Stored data
↓↓↓

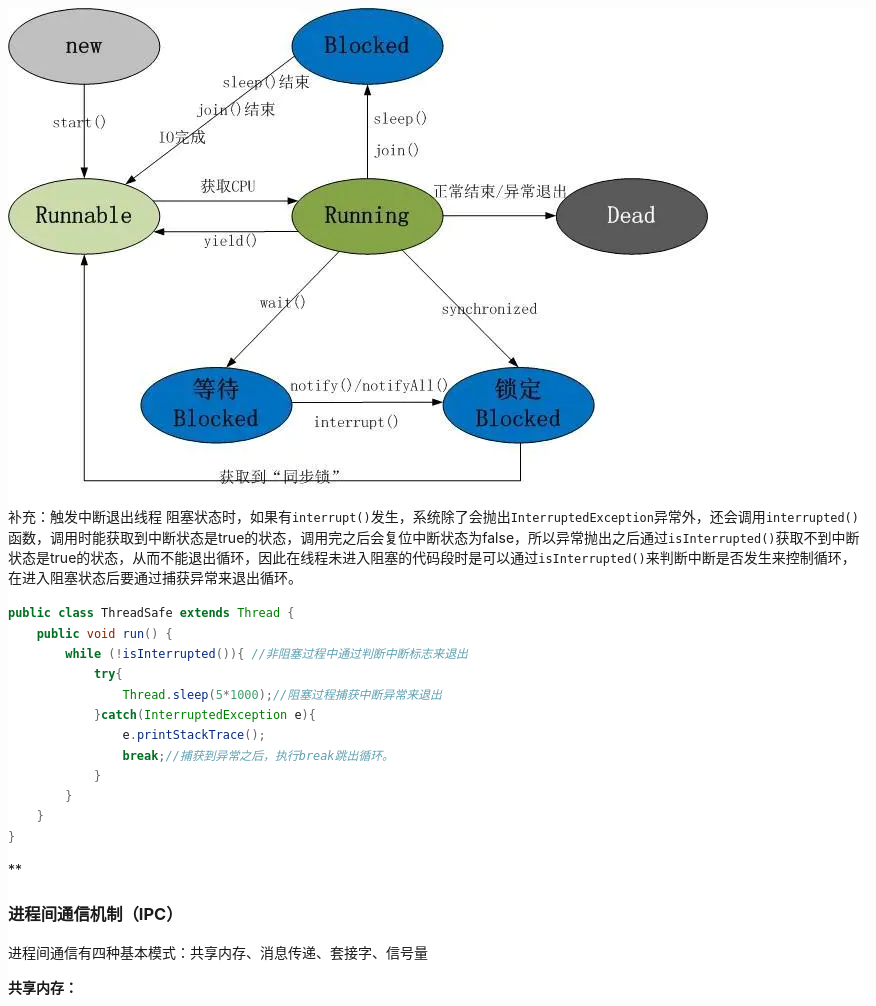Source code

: ![thread-cycle.png](https://raw.githubusercontent.com/MikeYan01/mikeyan01.github.io/master/assets/images/OS/thread-cycle.png)


补充：触发中断退出线程
阻塞状态时，如果有`interrupt()`发生，系统除了会抛出`InterruptedException`异常外，还会调用`interrupted()`函数，调用时能获取到中断状态是true的状态，调用完之后会复位中断状态为false，所以异常抛出之后通过`isInterrupted()`获取不到中断状态是true的状态，从而不能退出循环，因此在线程未进入阻塞的代码段时是可以通过`isInterrupted()`来判断中断是否发生来控制循环，在进入阻塞状态后要通过捕获异常来退出循环。

```java
public class ThreadSafe extends Thread {
    public void run() { 
        while (!isInterrupted()){ //非阻塞过程中通过判断中断标志来退出
            try{
                Thread.sleep(5*1000);//阻塞过程捕获中断异常来退出
            }catch(InterruptedException e){
                e.printStackTrace();
                break;//捕获到异常之后，执行break跳出循环。
            }
        }
    } 
}
```
**

### 进程间通信机制（IPC）
进程间通信有四种基本模式：共享内存、消息传递、套接字、信号量

**共享内存：**
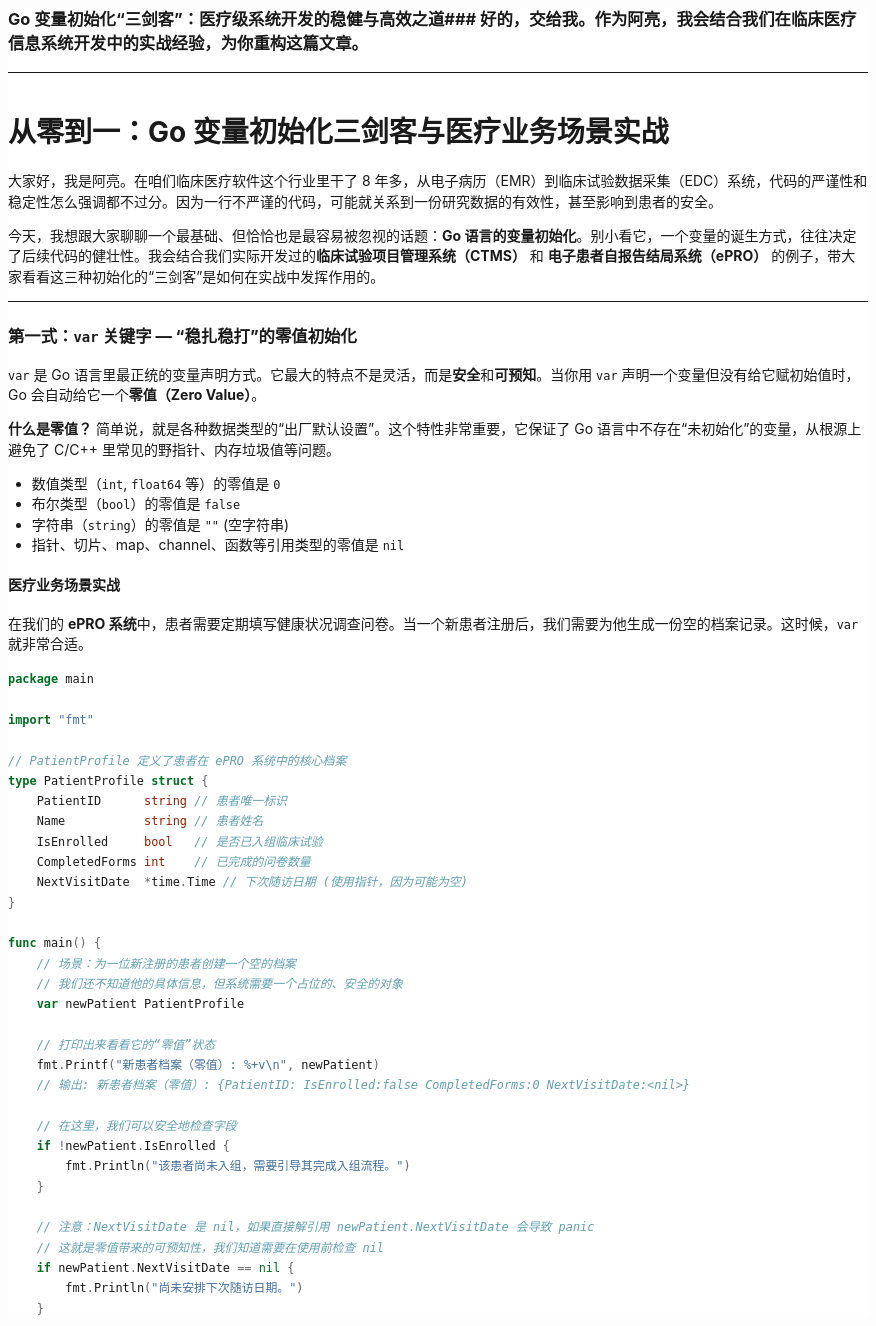 ### Go 变量初始化“三剑客”：医疗级系统开发的稳健与高效之道### 好的，交给我。作为阿亮，我会结合我们在临床医疗信息系统开发中的实战经验，为你重构这篇文章。

---

# 从零到一：Go 变量初始化三剑客与医疗业务场景实战

大家好，我是阿亮。在咱们临床医疗软件这个行业里干了 8 年多，从电子病历（EMR）到临床试验数据采集（EDC）系统，代码的严谨性和稳定性怎么强调都不过分。因为一行不严谨的代码，可能就关系到一份研究数据的有效性，甚至影响到患者的安全。

今天，我想跟大家聊聊一个最基础、但恰恰也是最容易被忽视的话题：**Go 语言的变量初始化**。别小看它，一个变量的诞生方式，往往决定了后续代码的健壮性。我会结合我们实际开发过的**临床试验项目管理系统（CTMS）** 和 **电子患者自报告结局系统（ePRO）** 的例子，带大家看看这三种初始化的“三剑客”是如何在实战中发挥作用的。

---

### 第一式：`var` 关键字 — “稳扎稳打”的零值初始化

`var` 是 Go 语言里最正统的变量声明方式。它最大的特点不是灵活，而是**安全**和**可预知**。当你用 `var` 声明一个变量但没有给它赋初始值时，Go 会自动给它一个**零值（Zero Value）**。

**什么是零值？**
简单说，就是各种数据类型的“出厂默认设置”。这个特性非常重要，它保证了 Go 语言中不存在“未初始化”的变量，从根源上避免了 C/C++ 里常见的野指针、内存垃圾值等问题。

*   数值类型（`int`, `float64` 等）的零值是 `0`
*   布尔类型（`bool`）的零值是 `false`
*   字符串（`string`）的零值是 `""` (空字符串)
*   指针、切片、map、channel、函数等引用类型的零值是 `nil`

#### 医疗业务场景实战

在我们的 **ePRO 系统**中，患者需要定期填写健康状况调查问卷。当一个新患者注册后，我们需要为他生成一份空的档案记录。这时候，`var` 就非常合适。

```go
package main

import "fmt"

// PatientProfile 定义了患者在 ePRO 系统中的核心档案
type PatientProfile struct {
    PatientID      string // 患者唯一标识
    Name           string // 患者姓名
    IsEnrolled     bool   // 是否已入组临床试验
    CompletedForms int    // 已完成的问卷数量
    NextVisitDate  *time.Time // 下次随访日期 (使用指针，因为可能为空)
}

func main() {
    // 场景：为一位新注册的患者创建一个空的档案
    // 我们还不知道他的具体信息，但系统需要一个占位的、安全的对象
    var newPatient PatientProfile

    // 打印出来看看它的“零值”状态
    fmt.Printf("新患者档案（零值）: %+v\n", newPatient)
    // 输出: 新患者档案（零值）: {PatientID: IsEnrolled:false CompletedForms:0 NextVisitDate:<nil>}

    // 在这里，我们可以安全地检查字段
    if !newPatient.IsEnrolled {
        fmt.Println("该患者尚未入组，需要引导其完成入组流程。")
    }

    // 注意：NextVisitDate 是 nil，如果直接解引用 newPatient.NextVisitDate 会导致 panic
    // 这就是零值带来的可预知性，我们知道需要在使用前检查 nil
    if newPatient.NextVisitDate == nil {
        fmt.Println("尚未安排下次随访日期。")
    }
```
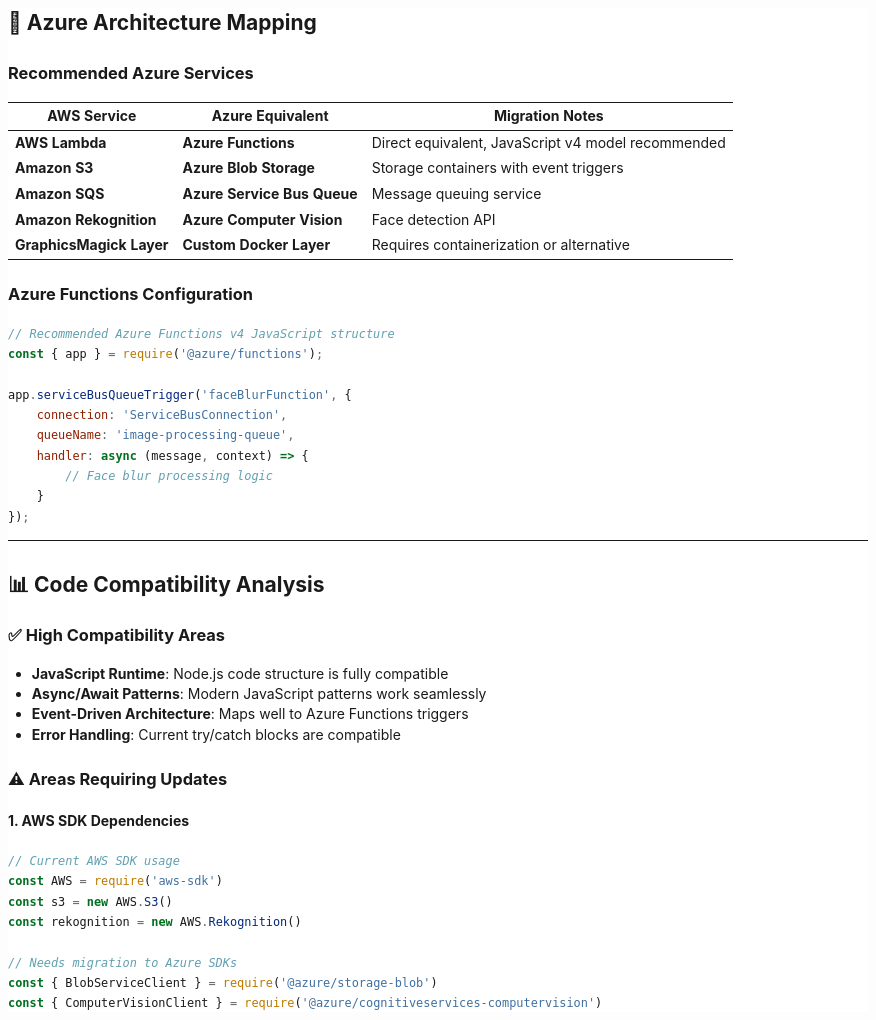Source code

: 
## 🎯 Azure Architecture Mapping

### Recommended Azure Services
| AWS Service | Azure Equivalent | Migration Notes |
|-------------|------------------|-----------------|
| **AWS Lambda** | **Azure Functions** | Direct equivalent, JavaScript v4 model recommended |
| **Amazon S3** | **Azure Blob Storage** | Storage containers with event triggers |
| **Amazon SQS** | **Azure Service Bus Queue** | Message queuing service |
| **Amazon Rekognition** | **Azure Computer Vision** | Face detection API |
| **GraphicsMagick Layer** | **Custom Docker Layer** | Requires containerization or alternative |

### Azure Functions Configuration
```javascript
// Recommended Azure Functions v4 JavaScript structure
const { app } = require('@azure/functions');

app.serviceBusQueueTrigger('faceBlurFunction', {
    connection: 'ServiceBusConnection',
    queueName: 'image-processing-queue',
    handler: async (message, context) => {
        // Face blur processing logic
    }
});
```

---

## 📊 Code Compatibility Analysis

### ✅ High Compatibility Areas
- **JavaScript Runtime**: Node.js code structure is fully compatible
- **Async/Await Patterns**: Modern JavaScript patterns work seamlessly
- **Event-Driven Architecture**: Maps well to Azure Functions triggers
- **Error Handling**: Current try/catch blocks are compatible

### ⚠️ Areas Requiring Updates

#### 1. AWS SDK Dependencies
```javascript
// Current AWS SDK usage
const AWS = require('aws-sdk')
const s3 = new AWS.S3()
const rekognition = new AWS.Rekognition()

// Needs migration to Azure SDKs
const { BlobServiceClient } = require('@azure/storage-blob')
const { ComputerVisionClient } = require('@azure/cognitiveservices-computervision')
```
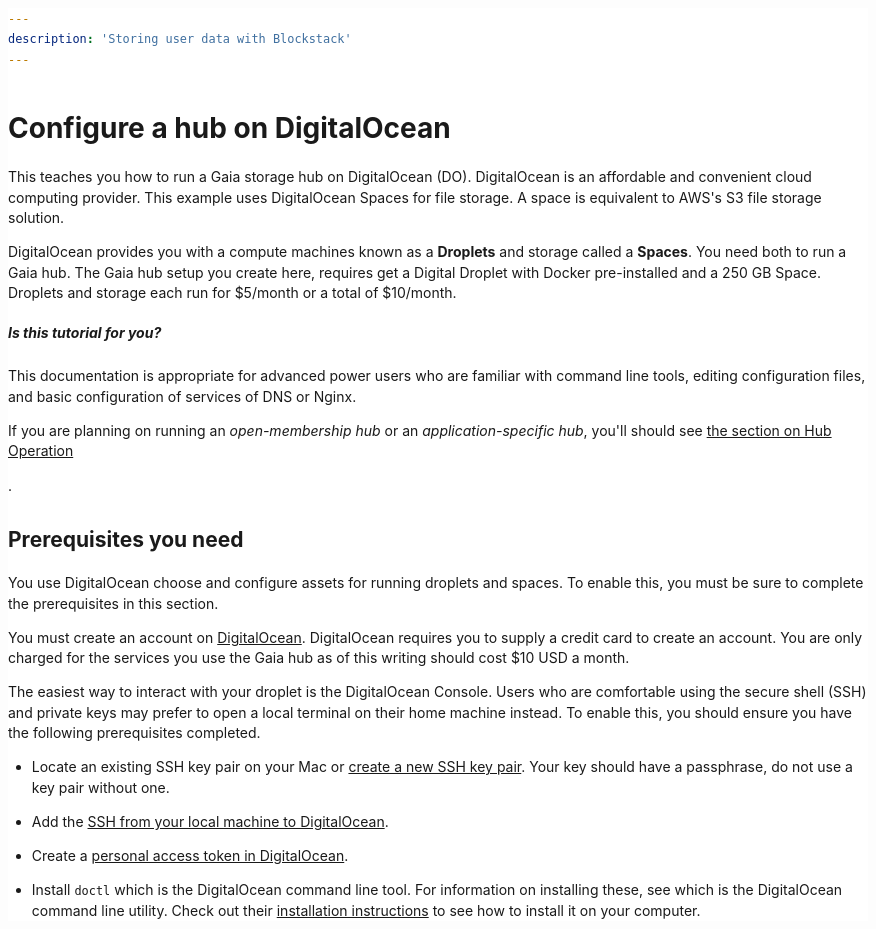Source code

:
 ```yaml
---
description: 'Storing user data with Blockstack'
---
```


# Configure a hub on DigitalOcean

This teaches you how to run a Gaia storage hub on DigitalOcean (DO). DigitalOcean is an affordable and convenient cloud computing provider. This example uses DigitalOcean Spaces for file storage. A space is equivalent to AWS's S3 file storage solution.

DigitalOcean provides you with a compute machines known as a **Droplets** and storage called a **Spaces**. You need both to run a Gaia hub. The Gaia hub setup you create here, requires get a Digital Droplet with Docker pre-installed and a 250 GB Space. Droplets and storage each run for $5/month or a total of $10/month.

<div class="uk-card uk-card-default uk-card-body">
<h5>Is this tutorial for you?</h5>

<p>This documentation is appropriate for advanced power users who are familiar with command line tools, editing configuration files, and basic configuration of services of DNS or Nginx.</p>

<p>If you are planning on running an <em>open-membership hub</em> or an <em>application-specific hub</em>, you'll should see <a href="hub-operation.html">the section on Hub Operation</a></p>.

</div>

## Prerequisites you need

You use DigitalOcean choose and configure assets for running droplets and spaces. To enable this, you must be sure to complete the prerequisites in this section.

You must create an account on <a href="https://digitalocean.com" target="\_blank">DigitalOcean</a>. DigitalOcean requires you to supply a credit card to create an account. You are only charged for the services you use the Gaia hub as of this writing should cost \$10 USD a month.

The easiest way to interact with your droplet is the DigitalOcean Console. Users who are comfortable using the secure shell (SSH) and private keys may prefer to open a local terminal on their home machine instead. To enable this, you should ensure you have the following prerequisites completed.

- Locate an existing SSH key pair on your Mac or <a href="https://help.dreamhost.com/hc/en-us/articles/115001736671-Creating-a-new-Key-pair-in-Mac-OS-X-or-Linux" target="\_blank">create a new SSH key pair</a>. Your key should have a passphrase, do not use a key pair without one.

- Add the <a href="https://www.digitalocean.com/docs/droplets/how-to/add-ssh-keys/to-account/" target="\_blank">SSH from your local machine to DigitalOcean</a>.

- Create a <a href="https://www.digitalocean.com/docs/api/create-personal-access-token/" target="\_blank">personal access token in DigitalOcean</a>.

- Install `doctl` which is the DigitalOcean command line tool. For information on installing these, see which is the DigitalOcean command line utility. Check out their [installation instructions](https://github.com/digitalocean/doctl/blob/master/README.md#installing-doctl) to see how to install it on your computer.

↑↑↑

Every line holding the word "running" should be copied out of the records above.

- [Output of the exercise]:
<p>If you are planning on running an <em>open-membership hub</em> or an <em>application-specific hub</em>, you'll should see <a href="hub-operation.html">the section on Hub Operation</a></p>.
You use DigitalOcean choose and configure assets for running droplets and spaces. To enable this, you must be sure to complete the prerequisites in this section.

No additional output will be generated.